A Return to Blog Advice: On Blogging About Topics Different from Your Blog’s Original Focus

When I started writing blog posts about blogging advice, I didn’t necessarily anticipate it getting interrupted on multiple occasions due to choosing to write more about how I am faring and how my part of the world is faring with a global pandemic. But alas, it happened.

And the fact that things have happened in the way they have over the past couple of years (as well as the fact that this blog wasn’t designed originally with the intention of writing any sort of blog advice) made me think of how many bloggers often end up blogging on topics different from their blog’s original focus.

Let me start by saying that if you have a personal blog as opposed to a business blog, you theoretically can blog on just about any topic you want to. I can theoretically blog about gardening[1] and a blogger who has a blog focused on gardening can theoretically write a post about basketball.

However, some of us, myself included, have blogs that were at least originally designed with a particular focus in mind. Therefore, for people like me, there is a valid question that comes to mind: If our blog was designed to focus on a particular topic, should we even allow ourselves to blog on topics different from the original focus?

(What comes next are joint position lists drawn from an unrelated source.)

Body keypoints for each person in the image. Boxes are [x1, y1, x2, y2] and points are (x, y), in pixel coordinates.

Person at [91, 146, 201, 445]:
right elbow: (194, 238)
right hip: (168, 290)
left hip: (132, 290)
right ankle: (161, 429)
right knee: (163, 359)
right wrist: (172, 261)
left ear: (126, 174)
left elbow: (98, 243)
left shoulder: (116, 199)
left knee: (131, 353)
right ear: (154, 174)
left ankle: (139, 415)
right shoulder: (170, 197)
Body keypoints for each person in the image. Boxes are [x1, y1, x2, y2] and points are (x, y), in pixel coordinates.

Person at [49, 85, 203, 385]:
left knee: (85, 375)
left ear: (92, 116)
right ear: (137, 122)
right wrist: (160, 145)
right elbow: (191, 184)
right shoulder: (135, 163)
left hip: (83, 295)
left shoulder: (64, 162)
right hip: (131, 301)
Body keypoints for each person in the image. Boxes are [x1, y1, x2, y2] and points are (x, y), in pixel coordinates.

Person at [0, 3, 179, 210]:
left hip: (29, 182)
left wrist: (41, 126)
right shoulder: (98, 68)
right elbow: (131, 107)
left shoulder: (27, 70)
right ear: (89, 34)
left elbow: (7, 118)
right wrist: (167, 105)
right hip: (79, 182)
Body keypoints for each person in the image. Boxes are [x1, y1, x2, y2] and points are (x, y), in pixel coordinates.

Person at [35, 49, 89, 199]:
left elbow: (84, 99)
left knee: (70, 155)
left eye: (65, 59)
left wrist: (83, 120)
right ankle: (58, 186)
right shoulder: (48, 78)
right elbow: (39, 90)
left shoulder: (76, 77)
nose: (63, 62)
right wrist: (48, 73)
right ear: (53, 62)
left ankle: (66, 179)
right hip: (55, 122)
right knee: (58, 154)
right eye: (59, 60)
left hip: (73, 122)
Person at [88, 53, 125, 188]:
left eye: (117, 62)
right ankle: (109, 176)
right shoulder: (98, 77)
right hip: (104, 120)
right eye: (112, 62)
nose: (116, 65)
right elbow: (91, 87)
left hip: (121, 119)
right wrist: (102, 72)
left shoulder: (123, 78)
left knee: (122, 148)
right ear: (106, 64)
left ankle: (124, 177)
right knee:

If you’re looking for a definitive answer from me, you won’t get one in this post. Instead, what you’ll get is a few questions to keep in mind before deciding:

  1. Are you passionate about the topic you want to blog on? If the answer is yes, even if the topic is on something different from your blog’s focus, then you are off to a good start.
  2. What is the purpose of writing on the topic you plan to discuss in the blog post? Note here that the purpose can be to help others or yourself in some way. However, if you have no purpose for writing a blog post that veers from the main focus of the blog, then you should ask yourself why you’re even going off-topic from your typical focus.
  3. Are you worried about whether your readers will be interested in what you have to write about? If your blog has/had a particular focus, some of the readers subscribed to your blog likely subscribed because they were interested in the topics you blog about. If you start blogging about topics different from what readers came to your blog for, there is a chance you might lose subscribers. If you are not at peace with that possibility, then you should think long and hard about whether you want to blog on a topic different from the blog’s original focus.
  4. If you happen to have any sponsors for your blog, do those sponsors want you to blog a certain amount on certain topics? This is not something that I, or most other bloggers, have to worry about because most of us don’t have sponsors. But if you have a sponsor, you will want to really make sure that you don’t have a sponsor that requires you to blog a certain amount on the blog’s focus (and if you do, then make sure that you fulfill your sponsor obligations if you don’t want to lose your sponsorship).

Ultimately, all the questions I raise here come back to one fundamental question: If you blog on a topic from your blog’s main focus, will you be a happy blogger? If so, you can be a social justice blogger who talks about gardening, a gardening blogger who talks about basketball, or a basketball blogger who talks about history—letting your imagination run wild, in the best of ways, in the process.


[1] I actually know very little about gardening, so the chances of this happening are unlikely, at least at the moment.